If you make it out the door of the Shining Path Academy, the cops will bring you back, and the AI will punish you. There's a window in every classroom, and in Summer they even keep the window open. If you look out the window and make a run plan, the iris trackers will detect it, and the AI will punish you for that, too. Even if you don't look out the window, you can lose points for thinking about the window too much; the AI will know, somehow. It is smarter than you.

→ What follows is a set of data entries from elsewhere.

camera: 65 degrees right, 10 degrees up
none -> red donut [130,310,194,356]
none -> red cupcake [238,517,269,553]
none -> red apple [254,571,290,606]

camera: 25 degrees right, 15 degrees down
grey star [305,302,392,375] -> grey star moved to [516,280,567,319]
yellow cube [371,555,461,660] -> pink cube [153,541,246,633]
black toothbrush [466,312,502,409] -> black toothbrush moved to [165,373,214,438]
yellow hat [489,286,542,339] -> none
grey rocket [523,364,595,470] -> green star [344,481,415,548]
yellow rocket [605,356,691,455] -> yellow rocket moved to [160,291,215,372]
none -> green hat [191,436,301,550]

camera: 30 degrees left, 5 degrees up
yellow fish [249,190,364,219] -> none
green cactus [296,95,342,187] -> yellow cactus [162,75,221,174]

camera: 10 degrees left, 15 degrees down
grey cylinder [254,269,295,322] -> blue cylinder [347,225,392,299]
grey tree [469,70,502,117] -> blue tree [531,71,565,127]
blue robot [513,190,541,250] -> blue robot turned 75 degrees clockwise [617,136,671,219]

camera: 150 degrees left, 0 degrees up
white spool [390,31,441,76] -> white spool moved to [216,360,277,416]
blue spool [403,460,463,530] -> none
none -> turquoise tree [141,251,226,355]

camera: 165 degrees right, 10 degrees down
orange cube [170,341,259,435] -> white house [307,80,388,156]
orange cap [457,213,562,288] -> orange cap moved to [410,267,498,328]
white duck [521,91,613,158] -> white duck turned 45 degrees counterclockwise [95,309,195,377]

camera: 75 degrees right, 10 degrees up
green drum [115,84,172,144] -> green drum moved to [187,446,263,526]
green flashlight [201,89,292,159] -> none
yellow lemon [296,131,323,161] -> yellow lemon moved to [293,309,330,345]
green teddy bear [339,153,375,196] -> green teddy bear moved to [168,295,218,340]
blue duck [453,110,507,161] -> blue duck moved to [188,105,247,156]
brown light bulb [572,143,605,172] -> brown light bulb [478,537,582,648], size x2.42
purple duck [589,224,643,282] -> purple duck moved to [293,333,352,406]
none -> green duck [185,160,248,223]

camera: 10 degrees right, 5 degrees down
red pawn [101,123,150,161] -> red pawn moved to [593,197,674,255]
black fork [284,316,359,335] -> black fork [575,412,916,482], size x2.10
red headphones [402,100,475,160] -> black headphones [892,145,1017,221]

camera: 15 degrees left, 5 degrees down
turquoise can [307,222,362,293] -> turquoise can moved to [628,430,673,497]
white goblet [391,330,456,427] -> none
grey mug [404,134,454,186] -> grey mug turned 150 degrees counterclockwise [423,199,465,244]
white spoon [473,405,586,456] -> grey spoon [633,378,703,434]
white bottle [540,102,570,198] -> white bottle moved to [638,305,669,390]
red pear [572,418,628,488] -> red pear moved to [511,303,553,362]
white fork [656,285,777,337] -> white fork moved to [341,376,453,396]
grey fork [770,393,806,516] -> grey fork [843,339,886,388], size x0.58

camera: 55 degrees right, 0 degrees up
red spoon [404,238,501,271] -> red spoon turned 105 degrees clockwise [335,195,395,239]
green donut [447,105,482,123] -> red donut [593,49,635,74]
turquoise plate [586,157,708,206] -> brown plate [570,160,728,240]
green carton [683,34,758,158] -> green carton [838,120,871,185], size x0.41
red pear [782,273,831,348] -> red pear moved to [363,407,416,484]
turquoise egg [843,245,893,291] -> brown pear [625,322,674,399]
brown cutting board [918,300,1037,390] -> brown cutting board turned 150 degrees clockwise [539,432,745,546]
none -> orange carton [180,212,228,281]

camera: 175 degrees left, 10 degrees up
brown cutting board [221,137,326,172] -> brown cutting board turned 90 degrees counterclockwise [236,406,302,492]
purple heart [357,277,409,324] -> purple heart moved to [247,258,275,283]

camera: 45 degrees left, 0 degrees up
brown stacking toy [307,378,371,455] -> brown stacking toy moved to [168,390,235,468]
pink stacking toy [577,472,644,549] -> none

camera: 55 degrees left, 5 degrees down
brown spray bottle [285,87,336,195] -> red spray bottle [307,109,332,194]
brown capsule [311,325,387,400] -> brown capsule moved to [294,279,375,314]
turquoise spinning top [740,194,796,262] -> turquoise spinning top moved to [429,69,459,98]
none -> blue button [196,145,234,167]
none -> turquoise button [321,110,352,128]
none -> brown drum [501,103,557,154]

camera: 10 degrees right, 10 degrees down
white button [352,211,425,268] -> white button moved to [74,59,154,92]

For thinking and looking, you just lose points, or a level in an extreme case. If you actually succeed in exiting the classroom without permission, let alone reaching the ground outside the school building, then losing points isn't all of it: you also have to make a speech to your class about what you did and how they caught you. You also have to apologize to your Level Seven classmates who will lose points with you for having failed to keep you on the Shining Path. In that speech is one of the only times you're ever allowed to speak to classmates outside your own circle at all. The idea is that hearing the speeches, everyone will realize that no matter what you do to run, they'll catch you one way or another, and so it's not worth it and everyone will be less likely to make the attempt themselves. Hearing it from the unsuccessful runners is supposed to be more convincing than hearing it from the AI.
Of course, the ones who die on the electric fence cannot speak for themselves, but not many make it that far and you get to watch the video when it happens, and that is supposed to have much the same effect. The AI with its theory-of-mind agent was wise enough to formulate this policy, with a little help from the Principal and a few calls to Wing-FabAI Technical Support, but it was not smart enough to foresee some of the consequences of the policy, consequences that an experienced human administrator might have been able to predict.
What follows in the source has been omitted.